● DIRECTIONS
Put the text lines of every row into a numbered list, leaving out any blank lines. Leave the pictures out of your answer.

(Text extracted from pages)
╔══

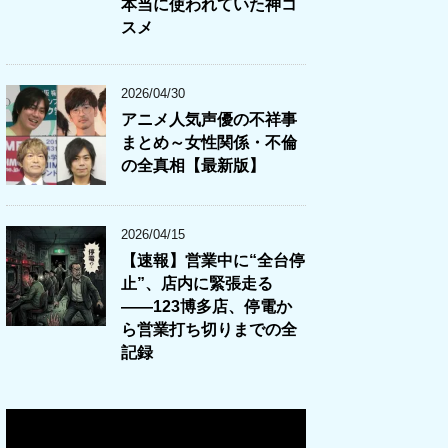
本当に使われていた神コ
スメ
2026/04/30
アニメ人気声優の不祥事
まとめ～女性関係・不倫
の全真相【最新版】
2026/04/15
【速報】営業中に“全台停
止”、店内に緊張走る
――123博多店、停電か
ら営業打ち切りまでの全
記録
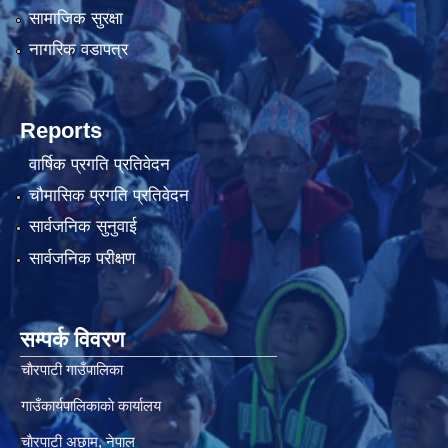
सामाजिक सुरक्षा
नागरिक वडापत्र
Reports
वार्षिक प्रगति प्रतिवेदन
चौमासिक प्रगति प्रतिवेदन
सार्वजनिक सुनुवाई
सार्वजनिक परीक्षण
सम्पर्क विवरण
चाैरपाटी गाउँपालिका
गाउँकार्यपालिकाकाे कार्यालय
चाैरपाटी अछाम, नेपाल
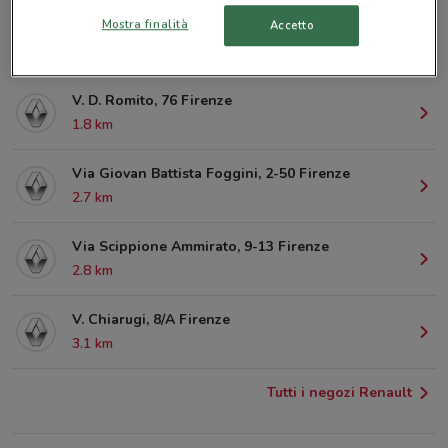
Mostra finalità
Accetto
P.Zza S. Jacopino, 12R Firenze
1.1 km
V. D. Romito, 76 Firenze
1.8 km
Via Giovan Battista Foggini, 2-50 Firenze
2.7 km
Via Scippione Ammirato, 9-13 Firenze
2.8 km
V. Chiarugi, 8/A Firenze
3.1 km
Tutti i negozi Renault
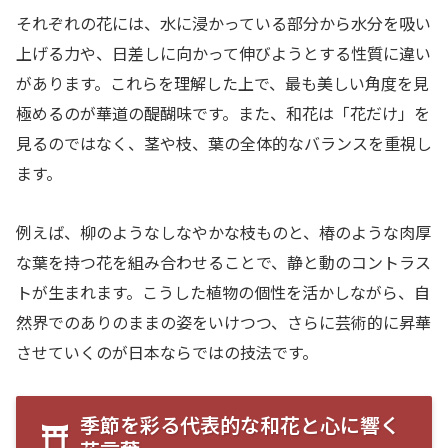
それぞれの花には、水に浸かっている部分から水分を吸い
上げる力や、日差しに向かって伸びようとする性質に違い
があります。これらを理解した上で、最も美しい角度を見
極めるのが華道の醍醐味です。また、和花は「花だけ」を
見るのではなく、茎や枝、葉の全体的なバランスを重視し
ます。
例えば、柳のようなしなやかな枝ものと、椿のような肉厚
な葉を持つ花を組み合わせることで、静と動のコントラス
トが生まれます。こうした植物の個性を活かしながら、自
然界でのありのままの姿をいけつつ、さらに芸術的に昇華
させていくのが日本ならではの技法です。
季節を彩る代表的な和花と心に響く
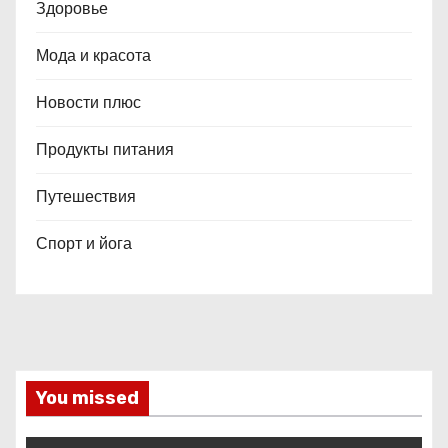
Здоровье
Мода и красота
Новости плюс
Продукты питания
Путешествия
Спорт и йога
You missed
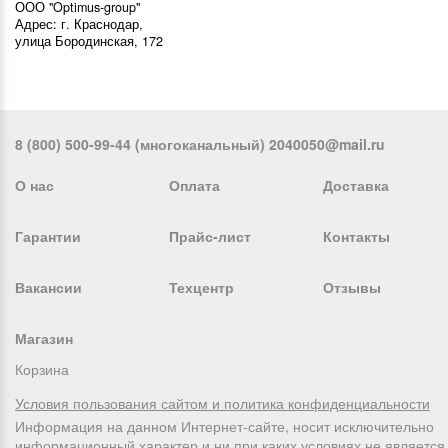
ООО "Optimus-group"
Адрес: г. Краснодар,
улица Бородинская, 172
8 (800) 500-99-44 (многоканальный) 2040050@mail.ru
О нас
Оплата
Доставка
Гарантии
Прайс-лист
Контакты
Вакансии
Техцентр
Отзывы
Магазин
Корзина
Условия пользования сайтом и политика конфиденциальности
Информация на данном Интернет-сайте, носит исключительно
информационный характер и ни при каких условиях не является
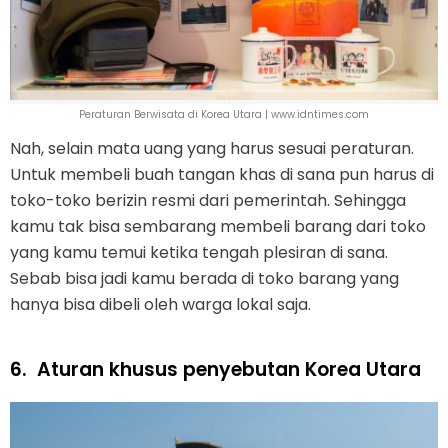
Peraturan Berwisata di Korea Utara | www.idntimes.com
Nah, selain mata uang yang harus sesuai peraturan.
Untuk membeli buah tangan khas di sana pun harus di
toko-toko berizin resmi dari pemerintah. Sehingga
kamu tak bisa sembarang membeli barang dari toko
yang kamu temui ketika tengah plesiran di sana.
Sebab bisa jadi kamu berada di toko barang yang
hanya bisa dibeli oleh warga lokal saja.
6.
Aturan khusus penyebutan Korea Utara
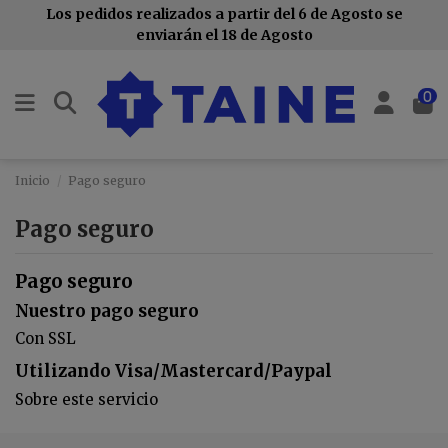
Los pedidos realizados a partir del 6 de Agosto se
enviarán el 18 de Agosto
0
Inicio
Pago seguro
Pago seguro
Pago seguro
Nuestro pago seguro
Con SSL
Utilizando Visa/Mastercard/Paypal
Sobre este servicio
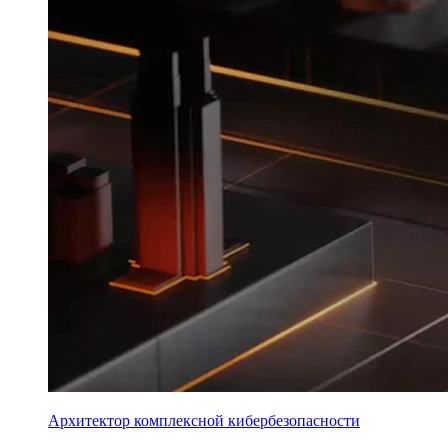
Архитектор комплексной кибербезопасности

╚══

● TASK OUTPUT
1. 本当に使われていた神コ
2. スメ
3. 2026/04/30
4. アニメ人気声優の不祥事
5. まとめ～女性関係・不倫
6. の全真相【最新版】
7. 2026/04/15
8. 【速報】営業中に“全台停
9. 止”、店内に緊張走る
10. ――123博多店、停電か
11. ら営業打ち切りまでの全
12. 記録
13. सामाजिक सुरक्षा
14. नागरिक वडापत्र
15. Reports
16. वार्षिक प्रगति प्रतिवेदन
17. चौमासिक प्रगति प्रतिवेदन
18. सार्वजनिक सुनुवाई
19. सार्वजनिक परीक्षण
20. सम्पर्क विवरण
21. चाैरपाटी गाउँपालिका
22. गाउँकार्यपालिकाकाे कार्यालय
23. चाैरपाटी अछाम, नेपाल
24. Mostra finalità
25. Accetto
26. P.Zza S. Jacopino, 12R Firenze
27. 1.1 km
28. V. D. Romito, 76 Firenze
29. 1.8 km
30. Via Giovan Battista Foggini, 2-50 Firenze
31. 2.7 km
32. Via Scippione Ammirato, 9-13 Firenze
33. 2.8 km
34. V. Chiarugi, 8/A Firenze
35. 3.1 km
36. Tutti i negozi Renault
37. それぞれの花には、水に浸かっている部分から水分を吸い
38. 上げる力や、日差しに向かって伸びようとする性質に違い
39. があります。これらを理解した上で、最も美しい角度を見
40. 極めるのが華道の醍醐味です。また、和花は「花だけ」を
41. 見るのではなく、茎や枝、葉の全体的なバランスを重視し
42. ます。
43. 例えば、柳のようなしなやかな枝ものと、椿のような肉厚
44. な葉を持つ花を組み合わせることで、静と動のコントラス
45. トが生まれます。こうした植物の個性を活かしながら、自
46. 然界でのありのままの姿をいけつつ、さらに芸術的に昇華
47. させていくのが日本ならではの技法です。
48. 季節を彩る代表的な和花と心に響く
49. Здоровье
50. Мода и красота
51. Новости плюс
52. Продукты питания
53. Путешествия
54. Спорт и йога
55. You missed
56. ООО "Optimus-group"
57. Адрес: г. Краснодар,
58. улица Бородинская, 172
59. 8 (800) 500-99-44 (многоканальный) 2040050@mail.ru
60. О нас
61. Оплата
62. Доставка
63. Гарантии
64. Прайс-лист
65. Контакты
66. Вакансии
67. Техцентр
68. Отзывы
69. Магазин
70. Корзина
71. Условия пользования сайтом и политика конфиденциальности
72. Информация на данном Интернет-сайте, носит исключительно
73. информационный характер и ни при каких условиях не является
74. Peraturan Berwisata di Korea Utara | www.idntimes.com
75. Nah, selain mata uang yang harus sesuai peraturan.
76. Untuk membeli buah tangan khas di sana pun harus di
77. toko-toko berizin resmi dari pemerintah. Sehingga
78. kamu tak bisa sembarang membeli barang dari toko
79. yang kamu temui ketika tengah plesiran di sana.
80. Sebab bisa jadi kamu berada di toko barang yang
81. hanya bisa dibeli oleh warga lokal saja.
82. 6.
83. Aturan khusus penyebutan Korea Utara
84. Los pedidos realizados a partir del 6 de Agosto se
85. enviarán el 18 de Agosto
86. 0
87. Inicio
88. Pago seguro
89. Pago seguro
90. Pago seguro
91. Nuestro pago seguro
92. Con SSL
93. Utilizando Visa/Mastercard/Paypal
94. Sobre este servicio
95. Архитектор комплексной кибербезопасности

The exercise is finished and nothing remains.